Die Schulglocke hallt durch den Ort und läutet den Unterricht ein. Im Klassenraum blickt der Lehrer streng über seine Nickelbrille hinweg zu seiner Schulklasse, während er die Hausaufgaben abfragt. Nervös rutschen die Schüler auf den hölzernen Bänken umher und bangen, dass sie keinen Fehler begangen haben.
Aus dem Kaufmannsladen an der Ecke hört man das schallende Gelächter des Kaufmanns, der mit seinen Kunden über die neusten Begebenheiten in der Stadt redet und im Hintergrund hört man das Klavier aus dem gegenüberliegenden Saloon. Es riecht nach Rauch und altem Whiskey.

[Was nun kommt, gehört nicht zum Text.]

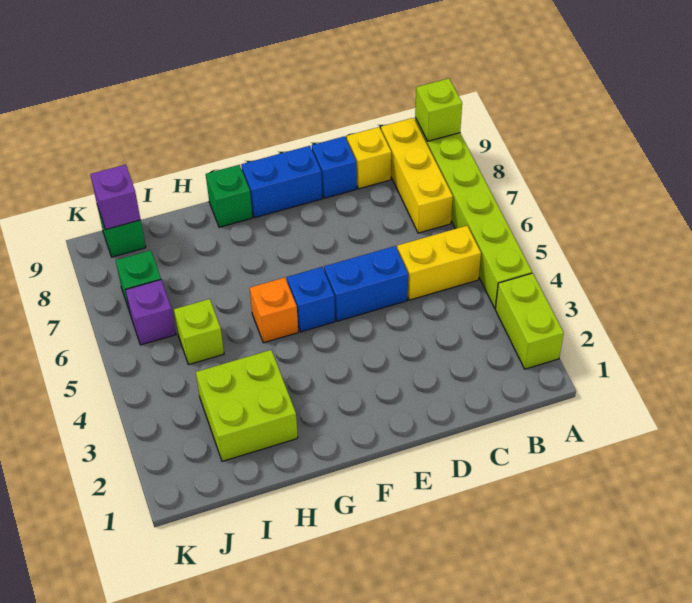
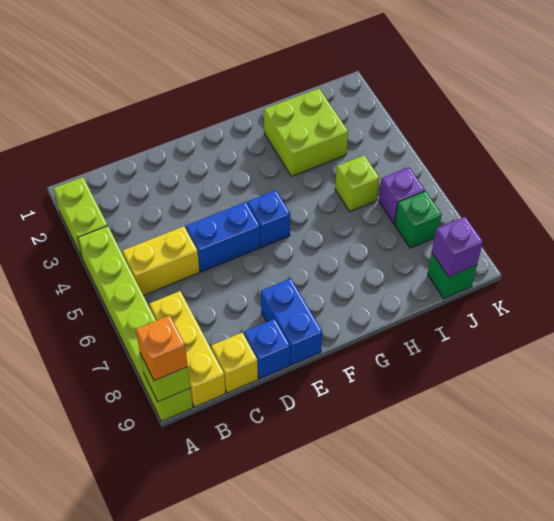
blue brick E9:F9 level 1 -> blue brick E8:E9 level 1
orange brick G5 level 1 -> orange brick A9 level 3
green brick G9 level 1 -> none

Jedes Fenster, durch das wir blickten erzählte eine andere Geschichte. Durch Staub und Glas hindurch reisten wir zurück in die Vergangenheit. Ehe wir uns versahen hatten wir so einen ganzen Tag in der Geisterstadt Bodie mit unserer Zeitreise zugebracht. Aber wir lieben auch einfach solche Lost Places voller unerzählter Geschichten und Geheimnisse, die unter dem Staub der Jahrzehnte schlummern und darauf warten neu entdeckt zu werden.